» Text passage:

──────

The treasures that carried them through were developed after Cowman’s death into the classic devotional book Streams in the Desert, which has given inspiration to people all over the world for the last 50 years.

I personally have found God in my life in many ways:

• something I read (in the Bible, yes, but other places too)

• music I heard (Christian music, yes, but other music too)

• a conversation with a friend

• finding a lost item that I needed

• a quick and startling answer to prayer

• a reminder of something I had forgotten

God has promised that He can be found and even, on some levels, understood all around us in creation. That is not to say that God is, in some way, the same as nature, it is simply to say that creation reflects the creator. I personally am moved by the complexity of God’s imagination in the flight of birds, mammals and bugs. There are hundreds of ways that animals naturally fly, and, as smart and inventive as we are, we can’t do it without major economic and engineering help. God’s conception of natural movement is reflected in His creation of so many ways for animals to fly.

──────

» Written request 1: In the devotional passage, what book were the treasures developed into after Cowman's death?

» Data provided:
──────

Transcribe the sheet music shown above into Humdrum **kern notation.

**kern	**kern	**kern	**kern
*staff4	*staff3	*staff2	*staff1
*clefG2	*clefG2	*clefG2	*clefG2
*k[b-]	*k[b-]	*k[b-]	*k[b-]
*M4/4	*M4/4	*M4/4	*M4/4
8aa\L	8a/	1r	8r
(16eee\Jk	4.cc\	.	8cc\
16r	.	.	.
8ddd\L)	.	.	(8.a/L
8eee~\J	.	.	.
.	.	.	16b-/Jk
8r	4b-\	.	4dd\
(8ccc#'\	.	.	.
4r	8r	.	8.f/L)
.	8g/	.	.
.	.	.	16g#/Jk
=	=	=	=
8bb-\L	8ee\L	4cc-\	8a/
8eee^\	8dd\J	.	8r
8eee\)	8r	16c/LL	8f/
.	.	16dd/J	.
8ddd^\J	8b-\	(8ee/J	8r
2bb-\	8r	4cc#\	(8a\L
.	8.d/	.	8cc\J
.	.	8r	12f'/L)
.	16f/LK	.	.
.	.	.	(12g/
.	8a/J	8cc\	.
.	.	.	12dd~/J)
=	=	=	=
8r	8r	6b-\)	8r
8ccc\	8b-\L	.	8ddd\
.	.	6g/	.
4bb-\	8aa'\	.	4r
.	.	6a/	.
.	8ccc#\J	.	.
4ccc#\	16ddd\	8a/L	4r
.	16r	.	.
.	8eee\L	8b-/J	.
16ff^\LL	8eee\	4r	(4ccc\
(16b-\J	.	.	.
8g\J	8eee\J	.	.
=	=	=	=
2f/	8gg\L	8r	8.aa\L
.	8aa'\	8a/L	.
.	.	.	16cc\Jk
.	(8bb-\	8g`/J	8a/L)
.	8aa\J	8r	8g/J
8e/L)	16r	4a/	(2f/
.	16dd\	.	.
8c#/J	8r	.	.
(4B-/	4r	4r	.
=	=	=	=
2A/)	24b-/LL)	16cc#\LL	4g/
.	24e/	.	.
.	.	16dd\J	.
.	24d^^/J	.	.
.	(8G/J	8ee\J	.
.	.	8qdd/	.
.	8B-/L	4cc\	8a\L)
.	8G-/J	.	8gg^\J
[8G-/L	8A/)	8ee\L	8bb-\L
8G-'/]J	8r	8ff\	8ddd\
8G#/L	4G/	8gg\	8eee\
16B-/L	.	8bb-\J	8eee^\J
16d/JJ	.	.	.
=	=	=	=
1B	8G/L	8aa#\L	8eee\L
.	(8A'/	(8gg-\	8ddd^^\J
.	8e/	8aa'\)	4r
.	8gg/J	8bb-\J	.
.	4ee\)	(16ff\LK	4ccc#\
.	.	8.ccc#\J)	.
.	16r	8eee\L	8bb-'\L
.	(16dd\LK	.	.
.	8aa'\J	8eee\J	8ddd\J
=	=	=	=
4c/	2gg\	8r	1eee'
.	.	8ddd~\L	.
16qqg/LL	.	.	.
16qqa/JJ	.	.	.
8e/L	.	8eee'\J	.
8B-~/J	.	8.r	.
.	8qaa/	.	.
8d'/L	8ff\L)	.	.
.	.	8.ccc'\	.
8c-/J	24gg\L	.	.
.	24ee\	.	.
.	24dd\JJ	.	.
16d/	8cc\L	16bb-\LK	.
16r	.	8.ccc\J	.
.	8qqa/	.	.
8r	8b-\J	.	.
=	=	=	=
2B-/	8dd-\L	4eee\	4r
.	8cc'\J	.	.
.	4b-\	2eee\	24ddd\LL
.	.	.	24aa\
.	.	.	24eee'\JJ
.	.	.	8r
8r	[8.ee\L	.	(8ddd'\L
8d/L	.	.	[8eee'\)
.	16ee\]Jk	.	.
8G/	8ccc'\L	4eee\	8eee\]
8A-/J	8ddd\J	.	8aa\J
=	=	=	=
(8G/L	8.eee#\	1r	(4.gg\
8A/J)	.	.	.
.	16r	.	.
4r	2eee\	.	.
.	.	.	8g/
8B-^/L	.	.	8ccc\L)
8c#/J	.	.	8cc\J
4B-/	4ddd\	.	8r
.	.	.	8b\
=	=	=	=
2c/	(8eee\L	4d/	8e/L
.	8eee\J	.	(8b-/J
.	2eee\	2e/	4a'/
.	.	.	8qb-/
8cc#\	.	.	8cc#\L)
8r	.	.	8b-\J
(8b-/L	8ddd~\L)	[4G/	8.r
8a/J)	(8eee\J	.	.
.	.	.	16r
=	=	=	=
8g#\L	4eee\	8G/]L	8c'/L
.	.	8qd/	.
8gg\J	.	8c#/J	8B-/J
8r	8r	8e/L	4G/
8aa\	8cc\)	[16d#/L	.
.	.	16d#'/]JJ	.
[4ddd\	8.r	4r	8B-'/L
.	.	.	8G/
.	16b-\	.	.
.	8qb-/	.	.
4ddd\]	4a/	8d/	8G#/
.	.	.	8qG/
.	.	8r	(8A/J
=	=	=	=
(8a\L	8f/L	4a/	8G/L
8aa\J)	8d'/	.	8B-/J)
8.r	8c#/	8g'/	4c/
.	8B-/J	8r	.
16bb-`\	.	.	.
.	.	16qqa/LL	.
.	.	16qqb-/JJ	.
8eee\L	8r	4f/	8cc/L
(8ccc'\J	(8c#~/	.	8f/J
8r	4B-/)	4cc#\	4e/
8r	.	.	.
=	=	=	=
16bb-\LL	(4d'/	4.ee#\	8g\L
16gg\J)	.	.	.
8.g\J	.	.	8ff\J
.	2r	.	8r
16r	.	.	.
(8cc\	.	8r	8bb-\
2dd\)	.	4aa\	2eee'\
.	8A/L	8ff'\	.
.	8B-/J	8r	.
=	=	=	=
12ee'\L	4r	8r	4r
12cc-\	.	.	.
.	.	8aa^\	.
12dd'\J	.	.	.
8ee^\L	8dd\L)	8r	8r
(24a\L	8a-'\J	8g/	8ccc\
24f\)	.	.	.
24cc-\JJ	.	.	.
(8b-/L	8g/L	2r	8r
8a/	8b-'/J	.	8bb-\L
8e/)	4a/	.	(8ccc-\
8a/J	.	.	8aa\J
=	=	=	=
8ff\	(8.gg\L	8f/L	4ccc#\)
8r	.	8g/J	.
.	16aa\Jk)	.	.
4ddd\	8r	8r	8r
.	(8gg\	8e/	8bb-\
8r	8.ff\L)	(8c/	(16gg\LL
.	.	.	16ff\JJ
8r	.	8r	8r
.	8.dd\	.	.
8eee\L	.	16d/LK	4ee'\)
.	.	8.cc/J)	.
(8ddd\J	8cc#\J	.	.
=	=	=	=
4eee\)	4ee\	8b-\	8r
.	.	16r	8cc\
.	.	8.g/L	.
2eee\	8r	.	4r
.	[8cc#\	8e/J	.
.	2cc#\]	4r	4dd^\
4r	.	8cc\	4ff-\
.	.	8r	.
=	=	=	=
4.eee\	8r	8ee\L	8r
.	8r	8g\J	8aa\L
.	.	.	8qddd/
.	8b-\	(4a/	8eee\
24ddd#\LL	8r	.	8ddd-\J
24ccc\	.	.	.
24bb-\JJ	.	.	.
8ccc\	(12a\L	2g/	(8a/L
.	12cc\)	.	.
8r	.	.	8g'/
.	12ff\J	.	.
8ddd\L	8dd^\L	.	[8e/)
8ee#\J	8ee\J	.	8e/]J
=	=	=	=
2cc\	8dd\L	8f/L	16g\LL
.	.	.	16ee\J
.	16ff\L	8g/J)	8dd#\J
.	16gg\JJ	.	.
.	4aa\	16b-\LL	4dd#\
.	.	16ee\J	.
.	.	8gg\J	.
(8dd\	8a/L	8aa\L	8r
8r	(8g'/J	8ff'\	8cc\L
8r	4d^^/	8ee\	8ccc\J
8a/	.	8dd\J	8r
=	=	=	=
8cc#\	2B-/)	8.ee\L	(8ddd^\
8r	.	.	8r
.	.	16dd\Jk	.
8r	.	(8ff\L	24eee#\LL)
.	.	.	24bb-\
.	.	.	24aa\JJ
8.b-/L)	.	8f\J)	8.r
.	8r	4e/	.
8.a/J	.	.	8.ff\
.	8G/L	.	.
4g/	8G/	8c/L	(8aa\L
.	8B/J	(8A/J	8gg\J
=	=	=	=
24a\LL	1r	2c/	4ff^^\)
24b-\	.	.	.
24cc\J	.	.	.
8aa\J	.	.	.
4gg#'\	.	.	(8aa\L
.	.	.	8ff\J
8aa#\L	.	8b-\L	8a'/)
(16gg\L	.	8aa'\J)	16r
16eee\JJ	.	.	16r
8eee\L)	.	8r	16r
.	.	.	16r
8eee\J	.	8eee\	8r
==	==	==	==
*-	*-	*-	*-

──────

» Written request 2: Give only the number of lines in the records that contain the string "kern", counting case as significant.

» Exercise output 1: Streams in the Desert

» Exercise output 2: 2